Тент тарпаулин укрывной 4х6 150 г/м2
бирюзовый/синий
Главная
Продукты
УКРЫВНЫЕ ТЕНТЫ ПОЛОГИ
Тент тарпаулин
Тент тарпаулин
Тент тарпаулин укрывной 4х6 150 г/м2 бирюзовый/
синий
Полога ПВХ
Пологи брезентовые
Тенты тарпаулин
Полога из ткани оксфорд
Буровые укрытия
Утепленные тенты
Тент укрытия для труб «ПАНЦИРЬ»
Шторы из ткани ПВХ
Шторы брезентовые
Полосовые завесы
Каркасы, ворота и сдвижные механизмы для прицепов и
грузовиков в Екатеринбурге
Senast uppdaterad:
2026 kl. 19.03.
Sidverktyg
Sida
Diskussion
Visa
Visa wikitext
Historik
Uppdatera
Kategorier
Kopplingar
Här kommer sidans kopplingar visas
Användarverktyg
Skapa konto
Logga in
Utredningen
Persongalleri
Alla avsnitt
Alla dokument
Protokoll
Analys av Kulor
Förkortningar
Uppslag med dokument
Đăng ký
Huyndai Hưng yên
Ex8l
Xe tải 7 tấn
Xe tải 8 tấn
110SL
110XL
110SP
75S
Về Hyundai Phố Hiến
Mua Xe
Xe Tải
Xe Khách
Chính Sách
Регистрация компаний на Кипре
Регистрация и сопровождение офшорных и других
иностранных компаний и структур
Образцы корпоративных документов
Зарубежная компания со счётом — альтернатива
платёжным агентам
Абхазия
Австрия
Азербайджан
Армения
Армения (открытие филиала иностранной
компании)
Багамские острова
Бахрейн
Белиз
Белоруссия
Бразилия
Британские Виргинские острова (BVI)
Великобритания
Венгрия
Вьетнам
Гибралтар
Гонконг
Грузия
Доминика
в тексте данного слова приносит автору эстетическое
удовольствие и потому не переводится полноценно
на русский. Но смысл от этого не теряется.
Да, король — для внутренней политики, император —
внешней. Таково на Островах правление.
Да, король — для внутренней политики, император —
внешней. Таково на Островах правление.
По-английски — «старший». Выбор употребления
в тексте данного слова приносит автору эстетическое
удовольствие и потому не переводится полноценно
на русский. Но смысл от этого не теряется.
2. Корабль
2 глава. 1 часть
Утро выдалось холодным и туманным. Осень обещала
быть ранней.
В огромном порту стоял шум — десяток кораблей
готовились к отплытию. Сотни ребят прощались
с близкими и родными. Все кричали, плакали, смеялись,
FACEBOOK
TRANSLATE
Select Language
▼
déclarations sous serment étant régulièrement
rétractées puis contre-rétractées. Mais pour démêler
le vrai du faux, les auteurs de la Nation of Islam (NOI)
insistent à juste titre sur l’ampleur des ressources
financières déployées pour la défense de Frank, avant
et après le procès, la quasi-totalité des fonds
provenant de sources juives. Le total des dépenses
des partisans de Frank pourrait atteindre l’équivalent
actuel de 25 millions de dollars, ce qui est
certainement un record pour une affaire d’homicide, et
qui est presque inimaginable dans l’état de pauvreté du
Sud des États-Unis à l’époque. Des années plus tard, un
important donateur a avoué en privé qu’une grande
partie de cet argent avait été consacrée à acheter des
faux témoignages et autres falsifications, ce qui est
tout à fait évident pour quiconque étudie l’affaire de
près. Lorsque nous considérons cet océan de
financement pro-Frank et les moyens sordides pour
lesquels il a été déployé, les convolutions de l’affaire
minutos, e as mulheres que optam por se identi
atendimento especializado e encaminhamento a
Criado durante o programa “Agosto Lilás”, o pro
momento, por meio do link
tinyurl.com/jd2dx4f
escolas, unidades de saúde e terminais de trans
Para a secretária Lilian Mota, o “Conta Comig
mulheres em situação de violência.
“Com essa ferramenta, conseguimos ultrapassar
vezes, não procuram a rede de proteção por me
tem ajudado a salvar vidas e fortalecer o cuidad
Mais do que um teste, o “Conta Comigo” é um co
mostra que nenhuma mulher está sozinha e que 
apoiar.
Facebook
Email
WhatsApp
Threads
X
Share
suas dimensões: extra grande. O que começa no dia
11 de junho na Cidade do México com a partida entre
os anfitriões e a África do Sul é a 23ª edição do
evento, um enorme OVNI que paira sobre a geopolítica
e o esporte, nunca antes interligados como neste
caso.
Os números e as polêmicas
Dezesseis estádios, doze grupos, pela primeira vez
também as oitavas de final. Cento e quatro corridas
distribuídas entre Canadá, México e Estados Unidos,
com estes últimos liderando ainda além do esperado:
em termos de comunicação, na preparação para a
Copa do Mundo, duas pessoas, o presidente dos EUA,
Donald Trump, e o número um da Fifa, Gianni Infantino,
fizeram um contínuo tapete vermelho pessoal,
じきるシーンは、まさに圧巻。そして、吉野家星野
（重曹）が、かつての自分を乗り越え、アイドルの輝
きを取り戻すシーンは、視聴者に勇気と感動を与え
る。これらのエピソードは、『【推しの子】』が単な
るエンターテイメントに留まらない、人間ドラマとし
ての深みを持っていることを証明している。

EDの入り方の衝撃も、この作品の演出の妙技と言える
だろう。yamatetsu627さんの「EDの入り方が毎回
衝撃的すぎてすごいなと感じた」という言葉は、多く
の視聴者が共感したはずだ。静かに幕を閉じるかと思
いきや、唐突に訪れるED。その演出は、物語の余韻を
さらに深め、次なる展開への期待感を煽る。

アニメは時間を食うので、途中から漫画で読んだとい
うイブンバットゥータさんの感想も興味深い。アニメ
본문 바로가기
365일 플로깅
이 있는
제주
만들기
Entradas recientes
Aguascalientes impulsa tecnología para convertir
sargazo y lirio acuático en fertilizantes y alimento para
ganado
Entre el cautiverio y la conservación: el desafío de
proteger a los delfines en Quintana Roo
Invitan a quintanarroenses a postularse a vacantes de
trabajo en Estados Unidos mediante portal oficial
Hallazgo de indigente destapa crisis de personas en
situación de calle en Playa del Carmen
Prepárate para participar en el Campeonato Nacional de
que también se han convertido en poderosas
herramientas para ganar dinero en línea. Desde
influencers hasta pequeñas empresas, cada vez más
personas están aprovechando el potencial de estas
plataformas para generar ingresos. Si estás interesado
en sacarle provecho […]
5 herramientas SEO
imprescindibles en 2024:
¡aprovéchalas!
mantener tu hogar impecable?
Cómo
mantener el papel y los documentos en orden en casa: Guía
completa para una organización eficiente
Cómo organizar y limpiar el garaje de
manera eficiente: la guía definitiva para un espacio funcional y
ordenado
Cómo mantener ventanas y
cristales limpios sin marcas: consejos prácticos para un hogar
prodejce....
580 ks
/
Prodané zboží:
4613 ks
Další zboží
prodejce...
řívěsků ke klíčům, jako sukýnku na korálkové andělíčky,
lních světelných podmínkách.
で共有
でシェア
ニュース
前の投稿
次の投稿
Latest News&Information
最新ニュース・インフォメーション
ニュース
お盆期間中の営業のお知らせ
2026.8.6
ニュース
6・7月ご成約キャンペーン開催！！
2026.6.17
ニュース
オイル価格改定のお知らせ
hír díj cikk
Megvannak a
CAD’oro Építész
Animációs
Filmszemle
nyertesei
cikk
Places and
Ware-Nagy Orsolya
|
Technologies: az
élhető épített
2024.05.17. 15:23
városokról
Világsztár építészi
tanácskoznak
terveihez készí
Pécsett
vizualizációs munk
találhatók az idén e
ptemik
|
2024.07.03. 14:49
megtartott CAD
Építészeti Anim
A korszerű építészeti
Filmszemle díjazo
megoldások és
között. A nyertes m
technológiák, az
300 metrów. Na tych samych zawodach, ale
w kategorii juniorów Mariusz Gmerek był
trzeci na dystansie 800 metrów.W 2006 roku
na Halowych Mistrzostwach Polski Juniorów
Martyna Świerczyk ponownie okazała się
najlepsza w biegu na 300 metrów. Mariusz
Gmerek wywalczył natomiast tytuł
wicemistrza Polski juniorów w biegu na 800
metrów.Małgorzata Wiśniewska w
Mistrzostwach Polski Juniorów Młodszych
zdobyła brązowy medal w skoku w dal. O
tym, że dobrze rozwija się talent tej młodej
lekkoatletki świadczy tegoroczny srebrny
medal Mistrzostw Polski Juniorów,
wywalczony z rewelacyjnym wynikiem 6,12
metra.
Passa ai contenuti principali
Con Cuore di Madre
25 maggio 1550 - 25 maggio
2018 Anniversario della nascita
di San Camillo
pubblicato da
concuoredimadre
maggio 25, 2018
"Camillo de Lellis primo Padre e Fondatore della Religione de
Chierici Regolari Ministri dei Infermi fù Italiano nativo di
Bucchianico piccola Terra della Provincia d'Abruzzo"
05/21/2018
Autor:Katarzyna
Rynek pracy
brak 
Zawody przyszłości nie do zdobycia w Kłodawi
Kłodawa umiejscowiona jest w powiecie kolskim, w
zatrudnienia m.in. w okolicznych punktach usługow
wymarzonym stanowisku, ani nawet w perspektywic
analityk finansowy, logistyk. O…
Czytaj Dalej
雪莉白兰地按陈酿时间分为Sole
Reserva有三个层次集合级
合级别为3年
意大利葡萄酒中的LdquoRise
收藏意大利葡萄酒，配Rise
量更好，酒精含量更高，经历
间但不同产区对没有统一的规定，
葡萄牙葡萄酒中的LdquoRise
──────────────────────────────
*WHAT THE TASK ASKS*
Type out again, exactly as written, the lines from the beginning of the material through the one containing "быть ранней.".

*TASK ANSWER*
Тент тарпаулин укрывной 4х6 150 г/м2
бирюзовый/синий
Главная
Продукты
УКРЫВНЫЕ ТЕНТЫ ПОЛОГИ
Тент тарпаулин
Тент тарпаулин
Тент тарпаулин укрывной 4х6 150 г/м2 бирюзовый/
синий
Полога ПВХ
Пологи брезентовые
Тенты тарпаулин
Полога из ткани оксфорд
Буровые укрытия
Утепленные тенты
Тент укрытия для труб «ПАНЦИРЬ»
Шторы из ткани ПВХ
Шторы брезентовые
Полосовые завесы
Каркасы, ворота и сдвижные механизмы для прицепов и
грузовиков в Екатеринбурге
Senast uppdaterad:
2026 kl. 19.03.
Sidverktyg
Sida
Diskussion
Visa
Visa wikitext
Historik
Uppdatera
Kategorier
Kopplingar
Här kommer sidans kopplingar visas
Användarverktyg
Skapa konto
Logga in
Utredningen
Persongalleri
Alla avsnitt
Alla dokument
Protokoll
Analys av Kulor
Förkortningar
Uppslag med dokument
Đăng ký
Huyndai Hưng yên
Ex8l
Xe tải 7 tấn
Xe tải 8 tấn
110SL
110XL
110SP
75S
Về Hyundai Phố Hiến
Mua Xe
Xe Tải
Xe Khách
Chính Sách
Регистрация компаний на Кипре
Регистрация и сопровождение офшорных и других
иностранных компаний и структур
Образцы корпоративных документов
Зарубежная компания со счётом — альтернатива
платёжным агентам
Абхазия
Австрия
Азербайджан
Армения
Армения (открытие филиала иностранной
компании)
Багамские острова
Бахрейн
Белиз
Белоруссия
Бразилия
Британские Виргинские острова (BVI)
Великобритания
Венгрия
Вьетнам
Гибралтар
Гонконг
Грузия
Доминика
в тексте данного слова приносит автору эстетическое
удовольствие и потому не переводится полноценно
на русский. Но смысл от этого не теряется.
Да, король — для внутренней политики, император —
внешней. Таково на Островах правление.
Да, король — для внутренней политики, император —
внешней. Таково на Островах правление.
По-английски — «старший». Выбор употребления
в тексте данного слова приносит автору эстетическое
удовольствие и потому не переводится полноценно
на русский. Но смысл от этого не теряется.
2. Корабль
2 глава. 1 часть
Утро выдалось холодным и туманным. Осень обещала
быть ранней.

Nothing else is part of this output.